IN ACCORD. Tom Lawler has signed on as a principal with the Accord Group, a Washington-based government relations shop that specializes in energy and environment, infrastructure and science policy. From 2005-08, Lawler was a senior adviser to Sen. Tom Carper, D-Del., and he also handled work for him related to the Senate Environment and Public Works Clean Air Subcommittee. Lawler said he hopes to emulate Carper's pragmatism. Previously, he was a deputy director of state-federal relations for former Massachusetts Gov. Mitt Romney, a Republican. The native of Dallas graduated from Baylor University. He moved to Washington in 1998 and started working at the American Forest & Paper Association. It was during that time that Lawler first met one of his new colleagues, the Accord Group's Robert Hurley, an ex-staff director of the Environment and Public Works Committee. "I kind of moved to D.C. without a job, and environment was kind of the arena that I found a job in. And I discovered that I really, really enjoyed the issues," Lawler says.
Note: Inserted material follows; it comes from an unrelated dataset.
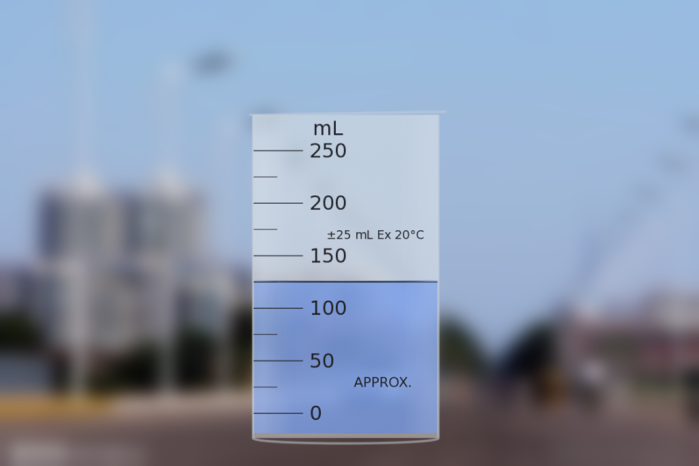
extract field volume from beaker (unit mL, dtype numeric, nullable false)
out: 125 mL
Lawler most recently was director of public policy for Natsource, a buyer in the carbon markets. "To see firsthand how cap-and-trade is utilized by power plants and utilities, it really gave me a good sense of how all these different pieces work, and why so many people find cap-and-trade such a useful tool in addressing environmental issues," Lawler says. The Accord Group also includes former Rep. Sherwood Boehlert, R-N.Y.

SAYONARA. A Japanese Diet member who led an exchange program with Congress for more than 20 years made his final visit to Capitol Hill last week. Iwao Matsuda is retiring from public service in Japan after a long career as a trade minister and legislator. While serving in the Diet's House of Representatives in 1989, he helped establish the United States-Japan Legislative Exchange Program, which has held semiannual meetings linking lawmakers and academics in both countries. "He is an example to all of us in his leadership, commitment to democratic values, and understanding of the importance of maintaining alliances with friends in good times and bad," said Rep. Thomas Petri, R-Wis., who participated in many of the meetings. The exchange program is coordinated by the Elliott School of International Affairs at George Washington University.

AFTER SCHOOL. Gerald Tirozzi, executive director of the National Association of Secondary School Principals, has announced his retirement. Tirozzi has served in that position since 1999; before that, he was assistant secretary of Education in the Clinton administration. He steps down July 1.

This article appears in the May 15, 2010, edition of National Journal Daily.